While Tesla’s valuation “seems absolutely crazy” the company cannot be ignored, he added.
A spokesman for S&P declined to comment. Tesla did not immediately respond to requests for comment.
Picking which companies make it in the S&P 500 is part science, part art. There are formal criteria a company is expected to meet, around things like profitability, share float and market capitalization, but the index committee has leeway in deciding who makes the cut.
The S&P 500’s aim is not to beat the market, but to emulate the performance of its 11 sectors, as well the 156 sub-industries within those sectors.
Tesla, as an automaker, is part of the consumer discretionary sector, which currently has an 11.4% weighting in the index. That sector also includes companies like retailers, home builders and restaurants.
The index committee aims to pick the companies that best represent their industries, while keeping the weighting of the sector in check against the others, which include information technology, health care, and financials, so the index’s performance matches that of the overall market, one source said.
Mergers among companies in the index give committee members – the names of whom S&P does not make public – additional opportunities to readjust weightings based on the ever-changing dynamic of the market.
Tesla’s shares, for instance, have skyrocketted more than 300% this year, making it the world’s most valuable automaker, and changing the entire sector’s footprint.

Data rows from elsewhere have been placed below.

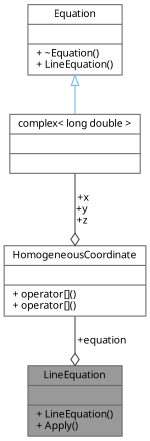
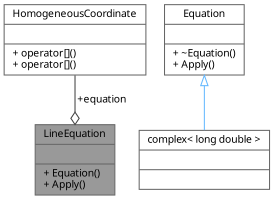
  digraph {
    fontname="Noto Sans"
    node [color=gray40 fillcolor=white fontname="Noto Sans" fontsize=10 shape=record style=filled]
    edge [color=grey25 fontname="Noto Sans" fontsize=10 labelfontname=Helvetica labelfontsize=10 style=solid arrowhead=odiamond]
-   n1 [fillcolor=grey60 fontcolor=black height=0.2 label="{LineEquation\n||+ LineEquation()\l+ Apply()\l}" width=0.4]
-   n2 [height=0.2 label="{Equation\n||+ ~Equation()\l+ LineEquation()\l}" width=0.4]
+   n1 [fillcolor=grey60 fontcolor=black height=0.2 label="{LineEquation\n||+ Equation()\l+ Apply()\l}" width=0.4]
+   n2 [height=0.2 label="{Equation\n||+ ~Equation()\l+ Apply()\l}" width=0.4]
    n3 [height=0.2 label="{complex\< long double \>\n||}" width=0.4]
    n4 [height=0.2 label="{HomogeneousCoordinate\n||+ operator[]()\l+ operator[]()\l}" width=0.4]
    n2 -> n3 [arrowtail=onormal color=steelblue1 dir=back arrowhead=""]
-   n3 -> n4 [label=" +x\n+y\n+z"]
    n4 -> n1 [label=" +equation"]
  }
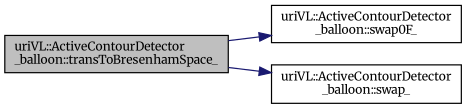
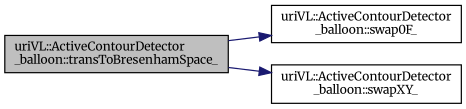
  digraph {
    rankdir=LR
    fontname=Merriweather
    node [color=black fillcolor=white fontname=Merriweather fontsize=10 shape=record style=filled]
    edge [color=midnightblue fontname=Merriweather fontsize=10 labelfontname=Helvetica labelfontsize=10 style=solid]
    n1 [fillcolor=grey75 fontcolor=black height=0.2 label="uriVL::ActiveContourDetector\l_balloon::transToBresenhamSpace_" width=0.4]
    n2 [height=0.2 label="uriVL::ActiveContourDetector\l_balloon::swap0F_" width=0.4]
-   n3 [height=0.2 label="uriVL::ActiveContourDetector\l_balloon::swap_" width=0.4]
+   n3 [height=0.2 label="uriVL::ActiveContourDetector\l_balloon::swapXY_" width=0.4]
    n1 -> n2
    n1 -> n3
  }
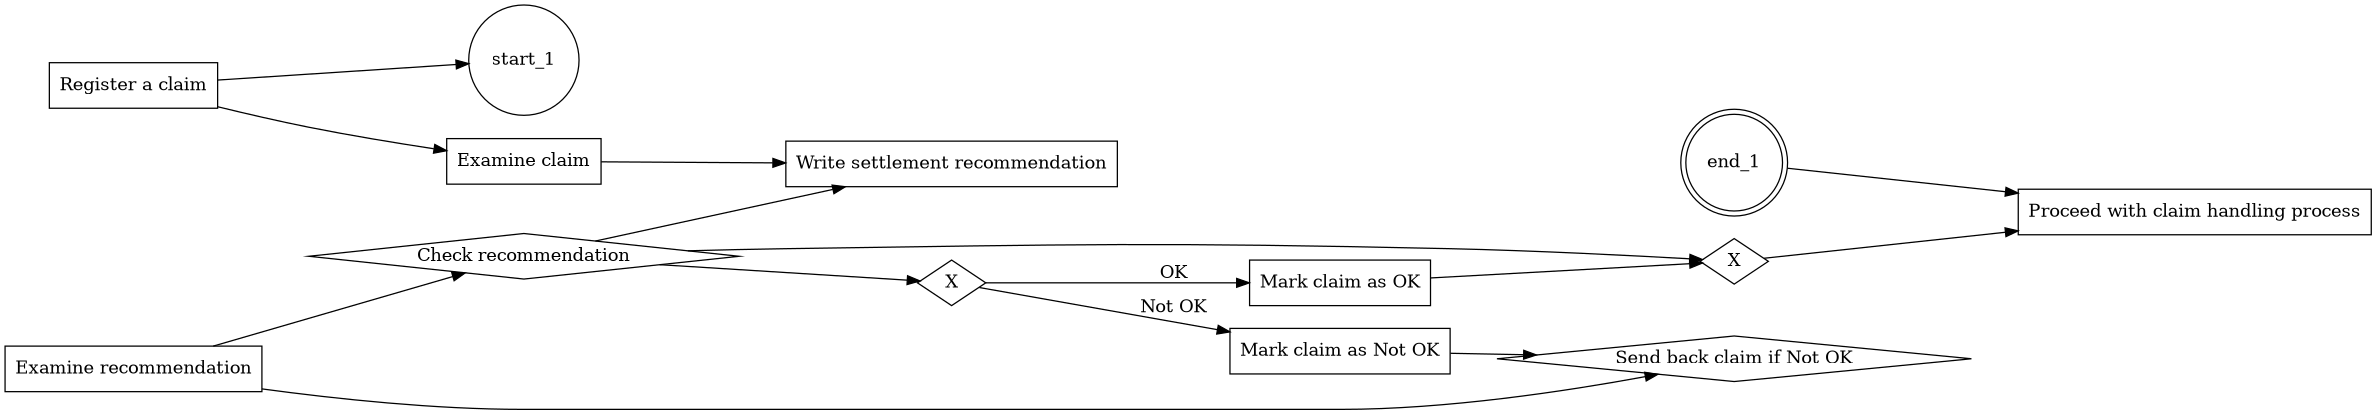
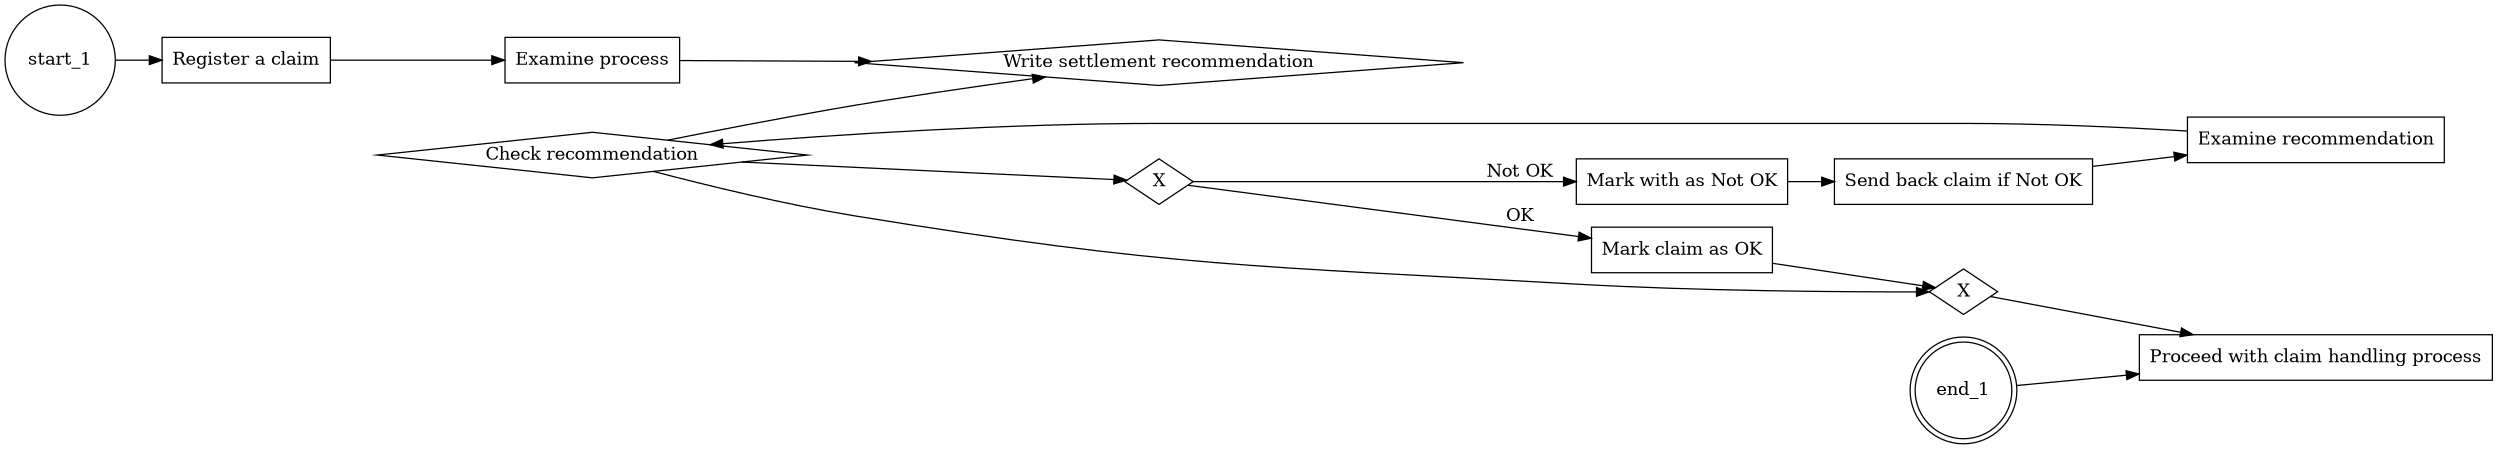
  digraph {
    rankdir=LR
    node [shape=rectangle]
    start_1 [shape=circle]
    "Register a claim"
-   "Examine claim"
+   "Examine claim" [label="Examine process"]
    end_1 [shape=doublecircle]
    "Proceed with claim handling process"
-   "Write settlement recommendation"
+   "Write settlement recommendation" [shape=diamond]
    "Check recommendation" [shape=diamond]
    n8 [label=X shape=diamond]
    n9 [label=X shape=diamond]
    "Mark claim as OK"
-   "Mark claim as Not OK"
-   "Send back claim if Not OK" [shape=diamond]
+   "Mark claim as Not OK" [label="Mark with as Not OK"]
+   "Send back claim if Not OK"
    n13 [label="Examine recommendation"]
-   "Register a claim" -> start_1
+   start_1 -> "Register a claim"
    "Register a claim" -> "Examine claim"
    "Examine claim" -> "Write settlement recommendation"
    end_1 -> "Proceed with claim handling process"
    "Check recommendation" -> "Write settlement recommendation"
    "Check recommendation" -> n8
    "Check recommendation" -> n9
    n8 -> "Mark claim as OK" [label=OK]
    n8 -> "Mark claim as Not OK" [label="Not OK"]
    n9 -> "Proceed with claim handling process"
    "Mark claim as OK" -> n9
    "Mark claim as Not OK" -> "Send back claim if Not OK"
-   n13 -> "Send back claim if Not OK"
+   "Send back claim if Not OK" -> n13
    n13 -> "Check recommendation"
  }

Since the S&P’s latest index decision, Tesla stock is down more than 10%.
When Tesla in July reported its fourth-straight quarterly profit, one condition for S&P 500 entry, many investors believed it was destined for admission, helping fuel the rally in the company’s shares.

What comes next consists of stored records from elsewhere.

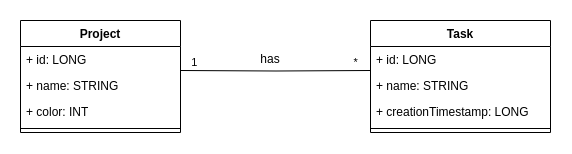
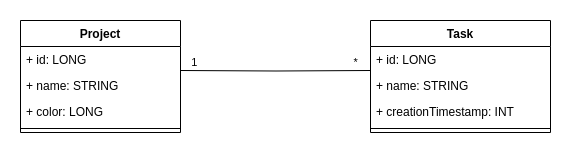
  <mxCell id="0" />
  <mxCell id="1" parent="0" />
  <mxCell id="2" value="Project" style="swimlane;fontStyle=1;align=center;verticalAlign=top;childLayout=stackLayout;horizontal=1;startSize=26;horizontalStack=0;resizeParent=1;resizeParentMax=0;resizeLast=0;collapsible=1;marginBottom=0;whiteSpace=wrap;html=1;" vertex="1" parent="1"><mxGeometry x="20" y="20" width="160" height="112" as="geometry" /></mxCell>
  <mxCell id="3" value="+ id: LONG" style="text;strokeColor=none;fillColor=none;align=left;verticalAlign=top;spacingLeft=4;spacingRight=4;overflow=hidden;rotatable=0;points=[[0,0.5],[1,0.5]];portConstraint=eastwest;whiteSpace=wrap;html=1;" vertex="1" parent="2"><mxGeometry y="26" width="160" height="26" as="geometry" /></mxCell>
  <mxCell id="4" value="+ name: STRING" style="text;strokeColor=none;fillColor=none;align=left;verticalAlign=top;spacingLeft=4;spacingRight=4;overflow=hidden;rotatable=0;points=[[0,0.5],[1,0.5]];portConstraint=eastwest;whiteSpace=wrap;html=1;" vertex="1" parent="2"><mxGeometry y="52" width="160" height="26" as="geometry" /></mxCell>
- <mxCell id="5" value="+ color: INT" style="text;strokeColor=none;fillColor=none;align=left;verticalAlign=top;spacingLeft=4;spacingRight=4;overflow=hidden;rotatable=0;points=[[0,0.5],[1,0.5]];portConstraint=eastwest;whiteSpace=wrap;html=1;" vertex="1" parent="2"><mxGeometry y="78" width="160" height="26" as="geometry" /></mxCell>
+ <mxCell id="5" value="+ color: LONG" style="text;strokeColor=none;fillColor=none;align=left;verticalAlign=top;spacingLeft=4;spacingRight=4;overflow=hidden;rotatable=0;points=[[0,0.5],[1,0.5]];portConstraint=eastwest;whiteSpace=wrap;html=1;" vertex="1" parent="2"><mxGeometry y="78" width="160" height="26" as="geometry" /></mxCell>
  <mxCell id="6" value="" style="line;strokeWidth=1;fillColor=none;align=left;verticalAlign=middle;spacingTop=-1;spacingLeft=3;spacingRight=3;rotatable=0;labelPosition=right;points=[];portConstraint=eastwest;strokeColor=inherit;" vertex="1" parent="2"><mxGeometry y="104" width="160" height="8" as="geometry" /></mxCell>
  <mxCell id="7" value="Task" style="swimlane;fontStyle=1;align=center;verticalAlign=top;childLayout=stackLayout;horizontal=1;startSize=26;horizontalStack=0;resizeParent=1;resizeParentMax=0;resizeLast=0;collapsible=1;marginBottom=0;whiteSpace=wrap;html=1;" vertex="1" parent="1"><mxGeometry x="370" y="20" width="180" height="112" as="geometry" /></mxCell>
  <mxCell id="8" value="+ id: LONG" style="text;strokeColor=none;fillColor=none;align=left;verticalAlign=top;spacingLeft=4;spacingRight=4;overflow=hidden;rotatable=0;points=[[0,0.5],[1,0.5]];portConstraint=eastwest;whiteSpace=wrap;html=1;" vertex="1" parent="7"><mxGeometry y="26" width="180" height="26" as="geometry" /></mxCell>
  <mxCell id="9" value="+ name: STRING&lt;br&gt;" style="text;strokeColor=none;fillColor=none;align=left;verticalAlign=top;spacingLeft=4;spacingRight=4;overflow=hidden;rotatable=0;points=[[0,0.5],[1,0.5]];portConstraint=eastwest;whiteSpace=wrap;html=1;" vertex="1" parent="7"><mxGeometry y="52" width="180" height="26" as="geometry" /></mxCell>
- <mxCell id="10" value="+ creationTimestamp: LONG" style="text;strokeColor=none;fillColor=none;align=left;verticalAlign=top;spacingLeft=4;spacingRight=4;overflow=hidden;rotatable=0;points=[[0,0.5],[1,0.5]];portConstraint=eastwest;whiteSpace=wrap;html=1;" vertex="1" parent="7"><mxGeometry y="78" width="180" height="26" as="geometry" /></mxCell>
+ <mxCell id="10" value="+ creationTimestamp: INT" style="text;strokeColor=none;fillColor=none;align=left;verticalAlign=top;spacingLeft=4;spacingRight=4;overflow=hidden;rotatable=0;points=[[0,0.5],[1,0.5]];portConstraint=eastwest;whiteSpace=wrap;html=1;" vertex="1" parent="7"><mxGeometry y="78" width="180" height="26" as="geometry" /></mxCell>
  <mxCell id="11" value="" style="line;strokeWidth=1;fillColor=none;align=left;verticalAlign=middle;spacingTop=-1;spacingLeft=3;spacingRight=3;rotatable=0;labelPosition=right;points=[];portConstraint=eastwest;strokeColor=inherit;" vertex="1" parent="7"><mxGeometry y="104" width="180" height="8" as="geometry" /></mxCell>
  <mxCell id="12" value="" style="endArrow=none;html=1;edgeStyle=orthogonalEdgeStyle;rounded=0;entryX=0;entryY=0.923;entryDx=0;entryDy=0;entryPerimeter=0;" edge="1" parent="1" target="8"><mxGeometry relative="1" as="geometry"><mxPoint x="180" y="70" as="sourcePoint" /><mxPoint x="340" y="70" as="targetPoint" /></mxGeometry></mxCell>
  <mxCell id="13" value="&amp;nbsp; &amp;nbsp;1" style="edgeLabel;resizable=0;html=1;align=left;verticalAlign=bottom;" connectable="0" vertex="1" parent="12"><mxGeometry x="-1" relative="1" as="geometry" /></mxCell>
  <mxCell id="14" value="*&amp;nbsp; &amp;nbsp;&amp;nbsp;" style="edgeLabel;resizable=0;html=1;align=right;verticalAlign=bottom;" connectable="0" vertex="1" parent="12"><mxGeometry x="1" relative="1" as="geometry" /></mxCell>
- <mxCell id="15" value="has" style="text;html=1;strokeColor=none;fillColor=none;align=center;verticalAlign=middle;whiteSpace=wrap;rounded=0;" vertex="1" parent="1"><mxGeometry x="240" y="44" width="60" height="30" as="geometry" /></mxCell>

But Tesla was not on the list of new additions announced Sept. 4 ahead of the index’s quarterly rebalancing on Sept. 18.
The committee’s decision “can only have come from a collective and committed view that (Tesla) is profoundly over-valued and sits on shakier fundamentals than its mega market cap indicates,” said DataTrek Research co-founder Nicholas Colas.
Still, he said he was “surprised” Tesla was not admitted.
The omission came as Tesla’s latest earnings showed the sale of emissions credits to other carmakers helped make up for losses in its core autos business.
At any moment there are 25 to 50 companies that technically qualify to be in the index, but are not in, and a handful of those are companies the committee agrees are acceptable candidates when discussed in its monthly meetings, one source said.
With a big name like Tesla, it is tempting to look for a big exit from the index, the person said, adding that the committee tracks announced mergers, which are opportunities to make unscheduled additions.